- WHAT YOU HAVE TO DO -
Swap "bounding box" for "outline box" everywhere in the data below, and keep every other word unchanged.

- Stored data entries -

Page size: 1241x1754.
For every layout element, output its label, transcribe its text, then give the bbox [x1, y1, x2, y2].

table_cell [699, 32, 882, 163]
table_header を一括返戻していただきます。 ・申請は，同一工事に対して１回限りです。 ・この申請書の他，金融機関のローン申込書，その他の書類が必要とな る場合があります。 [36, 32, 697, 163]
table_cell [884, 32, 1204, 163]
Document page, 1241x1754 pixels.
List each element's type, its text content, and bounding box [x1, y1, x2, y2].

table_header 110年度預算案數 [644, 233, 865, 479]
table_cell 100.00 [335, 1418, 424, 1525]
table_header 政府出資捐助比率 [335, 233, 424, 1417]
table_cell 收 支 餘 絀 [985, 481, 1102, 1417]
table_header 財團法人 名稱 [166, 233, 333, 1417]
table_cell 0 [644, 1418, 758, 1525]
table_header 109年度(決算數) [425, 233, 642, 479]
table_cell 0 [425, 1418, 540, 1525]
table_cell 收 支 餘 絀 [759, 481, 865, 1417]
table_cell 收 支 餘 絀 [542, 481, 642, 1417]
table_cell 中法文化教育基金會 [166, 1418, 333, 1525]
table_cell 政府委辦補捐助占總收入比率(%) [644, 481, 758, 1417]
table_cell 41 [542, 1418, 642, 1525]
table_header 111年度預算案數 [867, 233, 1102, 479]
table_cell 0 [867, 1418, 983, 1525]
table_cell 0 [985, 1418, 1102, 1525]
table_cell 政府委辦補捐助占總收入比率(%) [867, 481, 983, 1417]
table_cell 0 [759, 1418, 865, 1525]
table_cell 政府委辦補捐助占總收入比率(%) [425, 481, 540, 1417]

- RESPONSE TO THE EXERCISE -
Page size: 1241x1754.
For every layout element, output its label, transcribe its text, then give the bbox [x1, y1, x2, y2].

table_cell [699, 32, 882, 163]
table_header を一括返戻していただきます。 ・申請は，同一工事に対して１回限りです。 ・この申請書の他，金融機関のローン申込書，その他の書類が必要とな る場合があります。 [36, 32, 697, 163]
table_cell [884, 32, 1204, 163]
Document page, 1241x1754 pixels.
List each element's type, its text content, and outline box [x1, y1, x2, y2].

table_header 110年度預算案數 [644, 233, 865, 479]
table_cell 100.00 [335, 1418, 424, 1525]
table_header 政府出資捐助比率 [335, 233, 424, 1417]
table_cell 收 支 餘 絀 [985, 481, 1102, 1417]
table_header 財團法人 名稱 [166, 233, 333, 1417]
table_cell 0 [644, 1418, 758, 1525]
table_header 109年度(決算數) [425, 233, 642, 479]
table_cell 0 [425, 1418, 540, 1525]
table_cell 收 支 餘 絀 [759, 481, 865, 1417]
table_cell 收 支 餘 絀 [542, 481, 642, 1417]
table_cell 中法文化教育基金會 [166, 1418, 333, 1525]
table_cell 政府委辦補捐助占總收入比率(%) [644, 481, 758, 1417]
table_cell 41 [542, 1418, 642, 1525]
table_header 111年度預算案數 [867, 233, 1102, 479]
table_cell 0 [867, 1418, 983, 1525]
table_cell 0 [985, 1418, 1102, 1525]
table_cell 政府委辦補捐助占總收入比率(%) [867, 481, 983, 1417]
table_cell 0 [759, 1418, 865, 1525]
table_cell 政府委辦補捐助占總收入比率(%) [425, 481, 540, 1417]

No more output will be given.